§ **Aim of the exercise**:
Look through the records and copy each line with the string "linejoin" in it.

[Stored items]
+-------+
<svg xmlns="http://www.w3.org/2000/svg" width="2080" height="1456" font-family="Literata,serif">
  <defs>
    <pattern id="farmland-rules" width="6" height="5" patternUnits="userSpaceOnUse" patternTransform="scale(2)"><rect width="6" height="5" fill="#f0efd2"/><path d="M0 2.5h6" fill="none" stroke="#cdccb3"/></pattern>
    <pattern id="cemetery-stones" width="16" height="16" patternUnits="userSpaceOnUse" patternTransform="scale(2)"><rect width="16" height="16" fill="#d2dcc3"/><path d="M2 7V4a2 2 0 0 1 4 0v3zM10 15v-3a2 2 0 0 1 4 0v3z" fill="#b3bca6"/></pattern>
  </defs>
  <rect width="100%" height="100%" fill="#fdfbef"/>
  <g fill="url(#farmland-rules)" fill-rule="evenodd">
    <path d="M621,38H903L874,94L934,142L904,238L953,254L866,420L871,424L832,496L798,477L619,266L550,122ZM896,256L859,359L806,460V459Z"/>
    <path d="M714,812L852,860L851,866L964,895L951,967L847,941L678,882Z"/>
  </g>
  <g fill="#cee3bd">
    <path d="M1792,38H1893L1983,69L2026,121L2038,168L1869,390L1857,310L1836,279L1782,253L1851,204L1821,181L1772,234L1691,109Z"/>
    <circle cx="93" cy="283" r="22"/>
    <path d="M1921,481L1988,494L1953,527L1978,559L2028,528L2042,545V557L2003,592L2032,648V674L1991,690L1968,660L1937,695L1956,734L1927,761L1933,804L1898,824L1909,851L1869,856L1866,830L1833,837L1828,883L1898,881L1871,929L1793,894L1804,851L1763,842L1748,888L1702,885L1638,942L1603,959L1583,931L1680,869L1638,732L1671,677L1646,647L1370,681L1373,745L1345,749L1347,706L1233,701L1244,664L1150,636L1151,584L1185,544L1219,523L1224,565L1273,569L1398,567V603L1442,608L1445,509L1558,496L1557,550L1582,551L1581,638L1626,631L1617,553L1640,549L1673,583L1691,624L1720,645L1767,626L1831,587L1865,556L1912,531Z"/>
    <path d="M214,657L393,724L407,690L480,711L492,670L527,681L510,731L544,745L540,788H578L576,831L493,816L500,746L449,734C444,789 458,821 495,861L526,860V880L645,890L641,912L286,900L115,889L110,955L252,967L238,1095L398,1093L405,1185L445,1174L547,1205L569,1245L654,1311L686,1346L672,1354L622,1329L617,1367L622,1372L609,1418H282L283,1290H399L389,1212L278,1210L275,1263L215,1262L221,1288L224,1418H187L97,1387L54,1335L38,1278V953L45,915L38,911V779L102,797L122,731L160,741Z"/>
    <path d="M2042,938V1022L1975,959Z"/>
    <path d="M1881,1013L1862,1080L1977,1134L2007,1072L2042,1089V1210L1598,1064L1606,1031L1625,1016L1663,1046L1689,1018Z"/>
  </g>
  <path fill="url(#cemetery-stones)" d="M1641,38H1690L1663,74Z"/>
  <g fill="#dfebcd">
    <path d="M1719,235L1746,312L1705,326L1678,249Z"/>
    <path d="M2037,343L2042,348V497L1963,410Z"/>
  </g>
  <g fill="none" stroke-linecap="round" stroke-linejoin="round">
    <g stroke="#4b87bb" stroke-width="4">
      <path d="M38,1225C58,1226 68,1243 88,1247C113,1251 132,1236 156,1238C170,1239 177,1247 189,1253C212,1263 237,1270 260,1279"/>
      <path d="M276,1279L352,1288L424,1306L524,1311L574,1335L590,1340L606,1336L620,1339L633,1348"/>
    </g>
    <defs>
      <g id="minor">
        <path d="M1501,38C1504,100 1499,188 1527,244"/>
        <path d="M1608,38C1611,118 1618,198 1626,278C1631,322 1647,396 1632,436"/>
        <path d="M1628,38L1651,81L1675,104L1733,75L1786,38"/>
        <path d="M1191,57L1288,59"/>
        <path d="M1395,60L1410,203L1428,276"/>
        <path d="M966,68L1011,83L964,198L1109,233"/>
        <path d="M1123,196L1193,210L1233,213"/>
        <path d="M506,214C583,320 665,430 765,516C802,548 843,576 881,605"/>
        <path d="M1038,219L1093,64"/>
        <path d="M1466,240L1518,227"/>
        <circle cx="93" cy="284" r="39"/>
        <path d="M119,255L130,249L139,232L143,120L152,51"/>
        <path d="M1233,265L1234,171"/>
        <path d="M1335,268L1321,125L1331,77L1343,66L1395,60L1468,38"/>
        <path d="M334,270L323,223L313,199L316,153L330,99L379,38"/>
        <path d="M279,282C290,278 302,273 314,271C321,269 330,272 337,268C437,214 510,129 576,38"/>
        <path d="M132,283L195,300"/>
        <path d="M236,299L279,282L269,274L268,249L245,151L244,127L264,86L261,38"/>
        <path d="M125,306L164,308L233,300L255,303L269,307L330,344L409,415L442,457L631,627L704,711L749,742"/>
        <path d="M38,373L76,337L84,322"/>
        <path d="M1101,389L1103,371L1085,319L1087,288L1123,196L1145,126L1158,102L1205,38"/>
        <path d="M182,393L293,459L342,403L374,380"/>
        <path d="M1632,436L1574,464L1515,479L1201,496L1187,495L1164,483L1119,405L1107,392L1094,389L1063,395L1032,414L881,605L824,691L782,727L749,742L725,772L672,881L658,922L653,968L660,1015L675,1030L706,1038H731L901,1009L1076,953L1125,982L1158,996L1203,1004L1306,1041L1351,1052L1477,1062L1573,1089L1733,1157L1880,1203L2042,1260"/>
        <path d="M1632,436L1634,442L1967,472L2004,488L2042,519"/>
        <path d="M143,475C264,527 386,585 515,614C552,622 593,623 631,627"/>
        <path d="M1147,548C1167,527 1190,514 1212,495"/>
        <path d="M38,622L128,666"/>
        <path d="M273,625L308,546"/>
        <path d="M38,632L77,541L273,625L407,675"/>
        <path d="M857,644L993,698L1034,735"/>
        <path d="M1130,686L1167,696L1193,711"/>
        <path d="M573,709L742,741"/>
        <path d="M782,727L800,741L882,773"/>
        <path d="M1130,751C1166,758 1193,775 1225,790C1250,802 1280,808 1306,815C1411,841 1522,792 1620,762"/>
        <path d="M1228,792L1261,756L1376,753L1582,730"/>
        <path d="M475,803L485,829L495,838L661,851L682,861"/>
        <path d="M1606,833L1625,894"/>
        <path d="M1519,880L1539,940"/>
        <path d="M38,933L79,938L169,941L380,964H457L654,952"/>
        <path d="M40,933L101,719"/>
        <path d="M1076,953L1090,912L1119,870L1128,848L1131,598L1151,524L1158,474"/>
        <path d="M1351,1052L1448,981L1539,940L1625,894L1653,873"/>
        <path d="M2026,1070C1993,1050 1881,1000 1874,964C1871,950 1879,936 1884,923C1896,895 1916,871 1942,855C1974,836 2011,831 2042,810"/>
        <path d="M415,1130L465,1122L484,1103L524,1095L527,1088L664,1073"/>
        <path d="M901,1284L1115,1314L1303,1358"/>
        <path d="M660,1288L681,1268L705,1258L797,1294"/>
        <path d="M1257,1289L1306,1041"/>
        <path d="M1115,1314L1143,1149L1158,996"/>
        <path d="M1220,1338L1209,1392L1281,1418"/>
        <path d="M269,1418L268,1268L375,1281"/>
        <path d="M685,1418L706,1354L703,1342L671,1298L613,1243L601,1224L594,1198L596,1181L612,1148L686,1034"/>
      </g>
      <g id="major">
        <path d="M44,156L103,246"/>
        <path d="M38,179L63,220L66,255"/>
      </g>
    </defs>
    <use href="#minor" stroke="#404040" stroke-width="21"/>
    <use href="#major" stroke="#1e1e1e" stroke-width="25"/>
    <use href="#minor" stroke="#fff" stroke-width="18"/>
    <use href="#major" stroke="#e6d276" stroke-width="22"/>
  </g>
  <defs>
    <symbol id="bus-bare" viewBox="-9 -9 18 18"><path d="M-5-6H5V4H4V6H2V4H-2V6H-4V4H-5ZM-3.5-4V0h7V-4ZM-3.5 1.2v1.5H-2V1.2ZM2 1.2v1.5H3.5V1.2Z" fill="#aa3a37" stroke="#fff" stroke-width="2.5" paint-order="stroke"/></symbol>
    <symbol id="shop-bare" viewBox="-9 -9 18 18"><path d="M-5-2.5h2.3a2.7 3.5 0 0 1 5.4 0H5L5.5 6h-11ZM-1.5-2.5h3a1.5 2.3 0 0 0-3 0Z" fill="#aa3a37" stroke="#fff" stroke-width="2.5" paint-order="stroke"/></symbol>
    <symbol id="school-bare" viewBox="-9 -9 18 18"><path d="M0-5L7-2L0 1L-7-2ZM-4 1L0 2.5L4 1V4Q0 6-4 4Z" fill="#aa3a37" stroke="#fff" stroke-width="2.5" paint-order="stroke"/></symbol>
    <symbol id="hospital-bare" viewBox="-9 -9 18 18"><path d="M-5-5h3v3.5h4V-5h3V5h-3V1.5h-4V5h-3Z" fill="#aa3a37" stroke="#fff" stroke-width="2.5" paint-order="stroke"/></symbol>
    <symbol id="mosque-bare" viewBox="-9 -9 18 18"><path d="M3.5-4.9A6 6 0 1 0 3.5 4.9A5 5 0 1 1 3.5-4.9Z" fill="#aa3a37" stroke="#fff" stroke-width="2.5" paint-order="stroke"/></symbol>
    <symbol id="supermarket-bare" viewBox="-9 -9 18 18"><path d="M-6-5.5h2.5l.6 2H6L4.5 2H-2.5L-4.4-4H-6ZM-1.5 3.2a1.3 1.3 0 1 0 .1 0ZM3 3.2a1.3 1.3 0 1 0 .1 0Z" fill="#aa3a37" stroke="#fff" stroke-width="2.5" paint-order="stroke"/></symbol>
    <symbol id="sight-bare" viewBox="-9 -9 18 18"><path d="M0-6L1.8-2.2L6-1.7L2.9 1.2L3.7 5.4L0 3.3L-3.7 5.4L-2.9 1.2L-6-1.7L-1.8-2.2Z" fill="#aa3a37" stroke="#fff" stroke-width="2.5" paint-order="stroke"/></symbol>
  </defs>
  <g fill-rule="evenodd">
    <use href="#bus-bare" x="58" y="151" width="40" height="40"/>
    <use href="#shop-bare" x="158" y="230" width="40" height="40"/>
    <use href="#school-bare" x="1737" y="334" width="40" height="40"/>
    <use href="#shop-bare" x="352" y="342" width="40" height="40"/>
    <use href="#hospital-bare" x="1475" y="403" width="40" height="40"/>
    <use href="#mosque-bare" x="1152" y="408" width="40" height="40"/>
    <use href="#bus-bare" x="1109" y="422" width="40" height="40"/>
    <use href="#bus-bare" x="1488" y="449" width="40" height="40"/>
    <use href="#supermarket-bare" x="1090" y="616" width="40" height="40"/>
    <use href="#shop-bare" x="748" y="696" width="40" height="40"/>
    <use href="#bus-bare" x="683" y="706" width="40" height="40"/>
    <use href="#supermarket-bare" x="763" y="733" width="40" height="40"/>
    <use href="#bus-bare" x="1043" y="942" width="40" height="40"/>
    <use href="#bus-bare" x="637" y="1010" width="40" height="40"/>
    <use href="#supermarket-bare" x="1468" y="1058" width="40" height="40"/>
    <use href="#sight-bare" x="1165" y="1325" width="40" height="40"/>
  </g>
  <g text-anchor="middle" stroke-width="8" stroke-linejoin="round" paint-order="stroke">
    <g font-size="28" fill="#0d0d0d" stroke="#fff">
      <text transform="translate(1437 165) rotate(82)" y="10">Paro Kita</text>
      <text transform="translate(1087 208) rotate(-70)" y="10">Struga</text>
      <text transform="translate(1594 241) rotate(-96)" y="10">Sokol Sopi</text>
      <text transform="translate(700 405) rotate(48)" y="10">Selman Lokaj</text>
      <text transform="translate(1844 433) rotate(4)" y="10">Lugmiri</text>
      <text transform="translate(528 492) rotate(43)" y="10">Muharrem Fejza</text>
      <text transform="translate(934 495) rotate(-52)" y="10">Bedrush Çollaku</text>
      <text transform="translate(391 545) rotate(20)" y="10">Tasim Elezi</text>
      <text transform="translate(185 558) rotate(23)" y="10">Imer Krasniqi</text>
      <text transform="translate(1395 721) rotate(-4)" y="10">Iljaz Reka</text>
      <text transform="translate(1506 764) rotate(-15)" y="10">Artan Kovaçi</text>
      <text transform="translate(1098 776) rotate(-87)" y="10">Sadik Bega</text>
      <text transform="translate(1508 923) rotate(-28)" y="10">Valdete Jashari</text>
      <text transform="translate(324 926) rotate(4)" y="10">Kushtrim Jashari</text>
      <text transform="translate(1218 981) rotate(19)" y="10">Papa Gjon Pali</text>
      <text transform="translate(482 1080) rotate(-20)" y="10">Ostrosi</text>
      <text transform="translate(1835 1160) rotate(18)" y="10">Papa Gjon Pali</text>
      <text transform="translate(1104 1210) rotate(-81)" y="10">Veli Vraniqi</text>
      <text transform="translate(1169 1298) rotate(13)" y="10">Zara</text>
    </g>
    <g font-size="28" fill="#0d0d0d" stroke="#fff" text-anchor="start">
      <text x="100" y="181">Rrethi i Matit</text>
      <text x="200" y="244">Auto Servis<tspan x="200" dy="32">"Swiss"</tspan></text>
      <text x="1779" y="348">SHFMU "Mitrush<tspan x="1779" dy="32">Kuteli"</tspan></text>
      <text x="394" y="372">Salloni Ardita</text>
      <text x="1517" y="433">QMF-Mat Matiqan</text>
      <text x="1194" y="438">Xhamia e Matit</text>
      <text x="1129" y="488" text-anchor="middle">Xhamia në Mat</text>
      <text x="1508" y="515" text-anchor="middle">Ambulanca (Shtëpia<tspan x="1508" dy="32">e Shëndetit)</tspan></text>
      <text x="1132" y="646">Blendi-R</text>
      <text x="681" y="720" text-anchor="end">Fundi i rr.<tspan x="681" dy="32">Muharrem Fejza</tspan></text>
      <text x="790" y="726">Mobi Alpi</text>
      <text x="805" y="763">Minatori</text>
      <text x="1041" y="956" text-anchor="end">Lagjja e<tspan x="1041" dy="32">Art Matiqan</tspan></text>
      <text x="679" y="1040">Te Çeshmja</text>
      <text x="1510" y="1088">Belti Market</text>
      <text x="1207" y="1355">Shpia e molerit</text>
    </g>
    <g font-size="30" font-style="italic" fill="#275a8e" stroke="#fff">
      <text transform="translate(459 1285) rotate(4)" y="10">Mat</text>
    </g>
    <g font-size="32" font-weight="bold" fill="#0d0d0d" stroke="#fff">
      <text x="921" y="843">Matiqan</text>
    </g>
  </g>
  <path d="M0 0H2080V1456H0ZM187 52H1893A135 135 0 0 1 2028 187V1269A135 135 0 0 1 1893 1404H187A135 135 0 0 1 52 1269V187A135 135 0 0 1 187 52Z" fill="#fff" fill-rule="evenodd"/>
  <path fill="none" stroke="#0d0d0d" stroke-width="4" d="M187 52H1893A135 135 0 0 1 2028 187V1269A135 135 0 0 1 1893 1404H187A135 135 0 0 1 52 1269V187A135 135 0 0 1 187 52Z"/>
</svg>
+-------+
§ **Exercise output**:
  <g fill="none" stroke-linecap="round" stroke-linejoin="round">
  <g text-anchor="middle" stroke-width="8" stroke-linejoin="round" paint-order="stroke">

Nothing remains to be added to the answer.